The EDX analysis provided the qualitative and semi-quantitative superficial elemental composition of each cement, which are represented in Fig. 2. SEM micrographs evidenced that the particle sizes and shapes differed between the tested materials. Ceraputty exhibited a large number of petal-like crystallized structures whereas the particle size and shape were more homogeneous in Biodentine. Peaks of Zr were detected in both ERRM and Ceraputty with similar percentages. With regards to Ca²⁺, Biodentine contained a higher percentage of Ca²⁺ compared with ERRM and Ceraputty. On the other hand, the percentage of Si in ERRM was higher compared with Biodentine.

The evaluation of the differentiation ability of the hPDLSCs cultured with the cement eluates were performed using RT-qPCR (Fig. 3). ALP expression decreased in hPDLSCs exposed to the tested materials and Osteodiff group (negative control) for 21 days, probably related to the early expression of osteoblastic differentiation. On the other hand, the expression of the genes CEMP, BSP, AMELX, and AMBN induced by Biodentine was significantly higher than the other groups (***p < 0.001). hPDLSCs exposed to Biodentine and ERRM produced a few folds more of CAP and RUNX2 genes than the other groups. Finally, the expression of ON, was also highly expressed in hPDLSCs exposed to ERRM (**p < 0.01) compared to the untreated group. Ceraputty, on the other hand, did not show a significant upregulation of any of the tested markers.

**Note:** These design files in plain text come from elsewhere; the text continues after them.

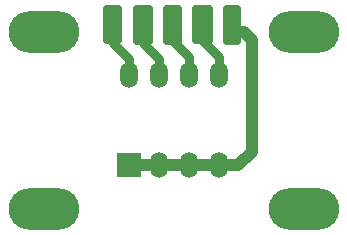
<source format=gbr>
G04 DipTrace 3.3.1.0*
G04 Bottom.gbr*
%MOIN*%
G04 #@! TF.FileFunction,Copper,L2,Bot*
G04 #@! TF.Part,Single*
%AMOUTLINE0*
4,1,20,
0.029528,0.0,
0.028082,-0.012166,
0.023888,-0.023141,
0.017356,-0.031851,
0.009125,-0.037443,
0.0,-0.03937,
-0.009125,-0.037443,
-0.017356,-0.031851,
-0.023888,-0.023141,
-0.028082,-0.012166,
-0.029528,0.0,
-0.028082,0.012166,
-0.023888,0.023141,
-0.017356,0.031851,
-0.009125,0.037443,
0.0,0.03937,
0.009125,0.037443,
0.017356,0.031851,
0.023888,0.023141,
0.028082,0.012166,
0.029528,0.0,
0*%
G04 #@! TA.AperFunction,Conductor*
%ADD14C,0.031496*%
%ADD15C,0.03937*%
G04 #@! TA.AperFunction,CopperBalancing*
%ADD16C,0.025*%
G04 #@! TA.AperFunction,ComponentPad*
%ADD17R,0.07874X0.07874*%
%ADD18O,0.059055X0.086614*%
%ADD19O,0.23622X0.137795*%
%ADD32OUTLINE0*%
%FSLAX26Y26*%
G04*
G70*
G90*
G75*
G01*
G04 Bottom*
%LPD*%
X781201Y1081201D2*
D14*
Y1043701D1*
X834252Y990650D1*
Y937402D1*
X881201Y1081201D2*
Y1043701D1*
X934252Y990650D1*
Y937402D1*
X981201Y1081201D2*
Y1049951D1*
X1034252Y996900D1*
Y937402D1*
X1081201Y1081201D2*
Y1049951D1*
X1134252Y996900D1*
Y937402D1*
X1181201Y1081201D2*
D15*
X1218701D1*
X1244094Y1055807D1*
Y681594D1*
X1199902Y637402D1*
X1134252D1*
X1034252D1*
X934252D2*
X1034252D1*
X834252D2*
X934252D1*
X763050Y1131923D2*
D16*
X796014D1*
X763050Y1107054D2*
X796014D1*
X763050Y1082185D2*
X796014D1*
X763050Y1057316D2*
X796014D1*
X760531Y1082642D2*
Y1055801D1*
X798521Y1055807D1*
X798524Y1156808D1*
X760534Y1156791D1*
X760531Y1082673D1*
X865412Y1131923D2*
X898377D1*
X865412Y1107054D2*
X898377D1*
X865412Y1082185D2*
X898377D1*
X865412Y1057316D2*
X898377D1*
X862894Y1082642D2*
Y1051853D1*
X900883Y1051870D1*
X900886Y1156819D1*
X862896Y1156791D1*
X862894Y1082673D1*
X963837Y1131923D2*
X996802D1*
X963837Y1107054D2*
X996802D1*
X963837Y1082185D2*
X996802D1*
X963837Y1057316D2*
X996802D1*
X961319Y1082642D2*
Y1051853D1*
X999308Y1051870D1*
X999311Y1156819D1*
X961322Y1156791D1*
X961319Y1082673D1*
X1062262Y1131923D2*
X1099175D1*
X1062262Y1107054D2*
X1099175D1*
X1062262Y1082185D2*
X1099175D1*
X1062262Y1057316D2*
X1099175D1*
X1059744Y1082642D2*
Y1055801D1*
X1101680Y1055807D1*
X1101673Y1156808D1*
X1059738Y1156791D1*
X1059744Y1082673D1*
X1164625Y1131923D2*
X1193678D1*
X1164625Y1107054D2*
X1193678D1*
X1164625Y1082185D2*
X1193678D1*
X1164625Y1057316D2*
X1193678D1*
X1162106Y1082642D2*
Y1051853D1*
X1196148Y1051870D1*
X1196161Y1156819D1*
X1162119Y1156791D1*
X1162106Y1082673D1*
D32*
X781201Y1081201D3*
X881201D3*
X981201D3*
X1081201D3*
X1181201D3*
D17*
X834252Y637402D3*
D18*
X934252D3*
X1034252D3*
X1134252D3*
Y937402D3*
X1034252D3*
X934252D3*
X834252D3*
D19*
X551181Y1082677D3*
X1417323D3*
X551181Y492126D3*
X1417323D3*
M02*

</source>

Alizarin Red S Staining (ARS) serves as a marker of mineralization and osteo/cementogenesis by detecting the formation of calcified nodules. As shown in Fig. 4, more pronounced calcium deposits were observed in the tested groups compared with the control and Osteodiff groups (***p < 0.001). Meanwhile, the results showed deeper staining with undiluted concentrations of Biodentine (***p < 0.001). These data suggest that Biodentine could significantly promote the osteo/cementogenic differentiation of hPDLSCs.